Débutée le 07 juillet 2025, la consultation est en ligne jusqu’au 31 août 2025 sur « agora », la plateforme de participation publique.
En France, les femmes jouent un rôle essentiel dans le secteur agricole et sont l’une des clefs pour répondre au besoin de renouvellement des générations agricoles.

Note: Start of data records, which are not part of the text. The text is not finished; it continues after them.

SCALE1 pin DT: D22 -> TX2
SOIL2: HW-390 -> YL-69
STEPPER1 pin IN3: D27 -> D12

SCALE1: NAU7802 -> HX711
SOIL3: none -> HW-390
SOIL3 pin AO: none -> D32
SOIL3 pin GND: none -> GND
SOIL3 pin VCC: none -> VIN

Elles représentent aujourd’hui environ 29 % des actifs permanents agricoles et dirigent un quart des exploitations.

Cependant, les agricultrices, qu’elles soient salariées ou cheffes d’exploitation, font régulièrement face à des difficultés ou des inégalités tout au long de leur parcours professionnel, notamment en matière de formation, d’installation et de transmission, de santé, de statut ou encore de retraite.

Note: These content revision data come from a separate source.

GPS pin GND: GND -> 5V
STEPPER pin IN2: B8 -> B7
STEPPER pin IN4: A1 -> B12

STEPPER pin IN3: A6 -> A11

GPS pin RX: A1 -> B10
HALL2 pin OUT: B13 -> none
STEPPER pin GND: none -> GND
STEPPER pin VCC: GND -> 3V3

Les réponses à cette consultation permettront de nourrir un plan d’action national pour favoriser la place des femmes en agriculture, qui sera présenté par la ministre de l’Agriculture et de la Souveraineté alimentaire à l’automne 2025.
La formation, l’installation, le choix d’un statut, la santé, les conditions de travail ou la retraite sont autant de questions abordées dans cette consultation.
Une consultation citoyenne
Cette consultation entend lever les défis rencontrés par les agricultrices au cours de leur carrière. La contribution des femmes en agriculture est essentielle, mais elle reste encore trop méconnue. Les agricultrices doivent surmonter de nombreux freins dans l’exercice de leur métier. Il s’agit notamment des difficultés d’accès aux prêts, au foncier, aux revenus, des pensions de retraite plus basses que celles des hommes et au manque de reconnaissance.
L’enjeu est majeur. Aujourd’hui, près de 80 % des agricultrices constatent des inégalités liées à leur genre dans leur quotidien, et deux tiers d’entre elles considèrent qu’il est plus difficile pour une femme de se faire une place dans le monde agricole.